The human toll: At least 2.5 million people have fled Ukraine, the UN said Friday. The UN recorded 1,546 civilian casualties in Ukraine as of Friday, including 564 killed and 982 injured — though they estimate the real number is much higher.

6:15 a.m. ET, March 12, 2022

Dogs of war: the pets left behind by Russia's invasion of Ukraine

From CNN's Sara Sidner and Anna-Maja Rappard

A dehydrated German shepherd stands on Jakub Kotowicz's operation table, her tumor protruding from one of her mammary glands.

Named Moon by the staff at the ADA foundation -- a no-kill animal shelter in Przemysl, Poland, just 30 minutes from the border with Ukraine -- she's one of the many animals that have been displaced by Russia's invasion of Ukraine.

"We have to remove this tumor so she will need to have surgery," Dr. Kotowicz says as he pets Moon's head. "I hate to see them suffering like this."

In recent days, ADA Foundation staff members have been risking their lives driving into Ukraine to help empty out shelters, where animals are in danger of being abandoned and then starving to death as war surrounds them.

Read more here:

5:33 a.m. ET, March 12, 2022

Russian strikes around Kyiv wipe out hotel and electricity in Chernihiv, an airport in Vasylkiv

From Tim Lister in Kyiv and Olga Voitovych 

A column of smoke rises from burning fuel tanks at an air base in Vasylkiv, Ukraine on March 12.
A column of smoke rises from burning fuel tanks at an air base in Vasylkiv, Ukraine on March 12. (Thomas Peter/Reuters)

Russian missile and air strikes caused damage to the north and south of the Ukrainian capital in the early hours of Saturday, according to local officials.

In Chernihiv, some 100 kilometers north of Kyiv, the hotel Ukraine -- a landmark in the city -- was hit overnight.

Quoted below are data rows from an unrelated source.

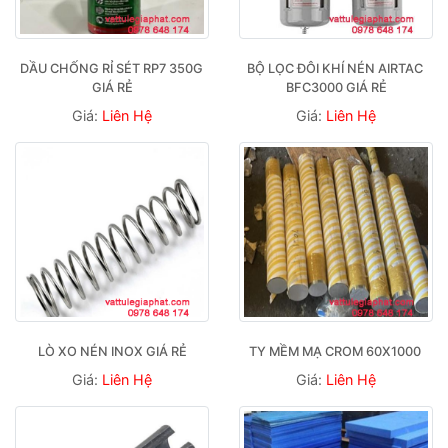
DẦU CHỐNG RỈ SÉT RP7 350G 
BỘ LỌC ĐÔI KHÍ NÉN AIRTAC 
GIÁ RẺ
BFC3000 GIÁ RẺ
Giá:
Liên Hệ
Giá:
Liên Hệ
LÒ XO NÉN INOX GIÁ RẺ
TY MỀM MẠ CROM 60X1000 
Giá:
Liên Hệ
Giá:
Liên Hệ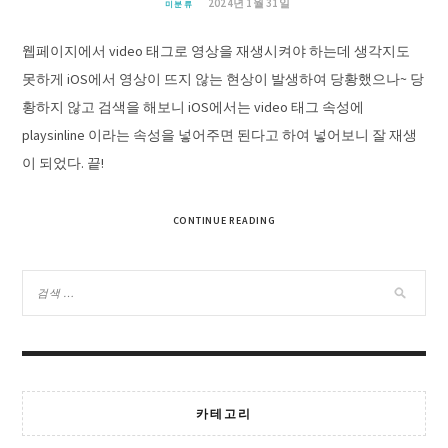
2024년 1월 31일
미분류
웹페이지에서 video 태그로 영상을 재생시켜야 하는데 생각지도
못하게 iOS에서 영상이 뜨지 않는 현상이 발생하여 당황했으나~ 당
황하지 않고 검색을 해보니 iOS에서는 video 태그 속성에
playsinline 이라는 속성을 넣어주면 된다고 하여 넣어보니 잘 재생
이 되었다. 끝!
CONTINUE READING
카테고리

"I am here now. There is no hotel anymore," Vyacheslav Chaus, head of Chernihiv region administration, said Saturday.

The enemy continues to launch air and missile strikes on the city of Chernihiv. Civilians are dying, many people are being injured. The enemy shells civilian infrastructure, where there is no military," he said. 

Chernihiv has been surrounded by Russian forces for more than a week and video from the city shows widespread damage from missiles and airstrikes.

Chaus added that the city has "no electricity, almost no water, gas, and heat," and while efforts to restore electricity on Friday were successful "the enemy hit an electricity network again."

Social media video from Vasylkiv, south of Kyiv, showed a fuel dump on fire after a strike in the early hours of Saturday, and the military airfield there appears to have been heavily damaged. 

Nataliia Balasynovych, the town's mayor, said on Facebook: "Today at about 7 a.m. enemy forces shelled the city of Vasylkiv. Eight missiles hit, shelled the airport. As a result of the missile strikes, the airport was completely destroyed, the runway was destroyed."

She added that an "ammunition depot also detonated. Ammunition is still detonating because one of the missiles hit the ammunition depot. The warehouse with fuels and lubricants was also destroyed. As a result, the capacity of our airport has been completely eliminated."

The Russian Ministry of Defense had said earlier that a high-precision long-range weapon struck the military airfield in Vasylkiv.